Frequently Asked Questions
What is shadow IT detection?
Shadow IT detection is the process of finding applications, services, and devices that employees use for work without IT knowledge or approval. It covers SaaS apps bought on credit cards, OAuth-authorized third-party apps, browser extensions, and AI tools accessed from work devices.
What tools help with shadow IT detection on endpoints?
Endpoint-based detection is more reliable than network-perimeter approaches because it follows the device off the corporate network. Platforms like dope.security run inspection directly on the device, giving IT teams continuous app visibility and one-click blocking of risky or unapproved tools regardless of where the laptop connects.
What is the difference between shadow IT and shadow AI?
Shadow AI is a subset of shadow IT focused specifically on AI tools -- language models, writing assistants, image generators -- that employees access without approval. The risk pattern is the same: sensitive data leaving the organization through channels IT never vetted. Detection methods overlap, but AI tools require dedicated category rules because new ones appear faster than most blocklists update.
What happens if you don't address shadow IT?
Unsanctioned apps accumulate over time. Each quarter without a discovery process adds new tools, new data exposures, and new offboarding gaps.
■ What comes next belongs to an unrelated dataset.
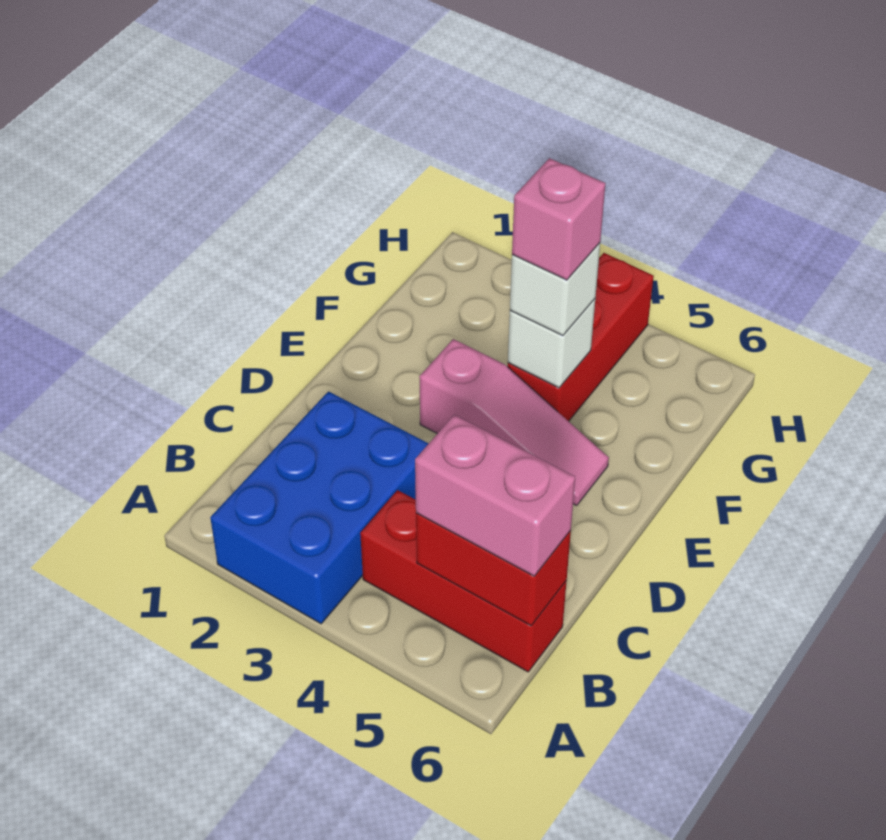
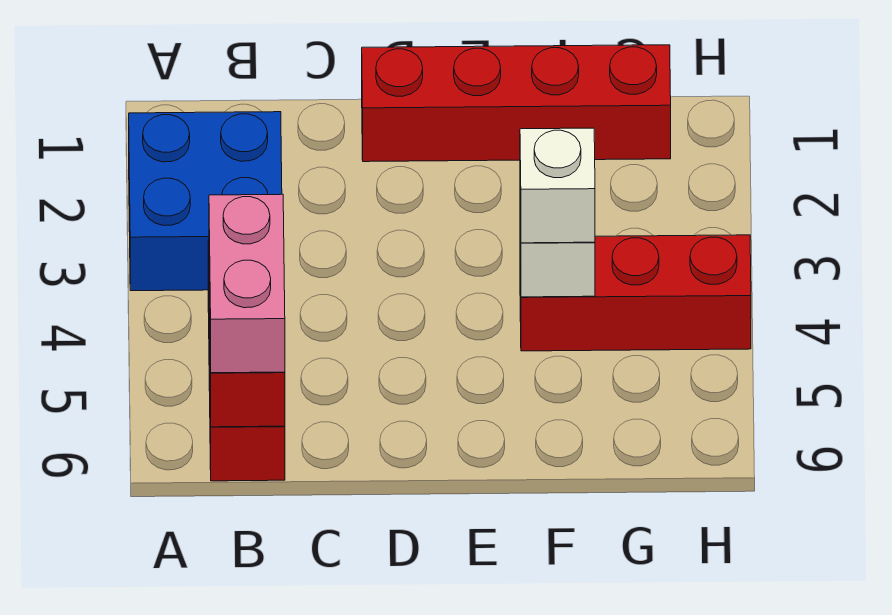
blue 2x3 brick [210,392,429,624] -> blue 2x2 brick [129,112,282,291]
none -> red 1x4 brick [362,45,671,162]
pink 1x3 slope [419,339,609,506] -> none
pink 1x1 brick [512,158,606,280] -> none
When a compliance audit or an incident surfaces an app IT never knew about, the data has already been accessed, shared, or exported. The window to act closes before you know it's open.
What Ignoring This Actually Costs
Shadow IT doesn't stay static. Every quarter without active discovery, the list of unsanctioned tools grows. New employees bring their existing SaaS habits. AI tools are multiplying faster than any approval process can track. The apps that create the biggest exposure -- the ones carrying customer PII or proprietary documents -- are exactly the ones employees chose because they're fast, free, and require no ticket.
The cost of discovery after a breach is always higher than the cost of visibility before one. By the time a compliance audit or an incident surfaces an unsanctioned app, the question isn't whether data moved -- it's how much.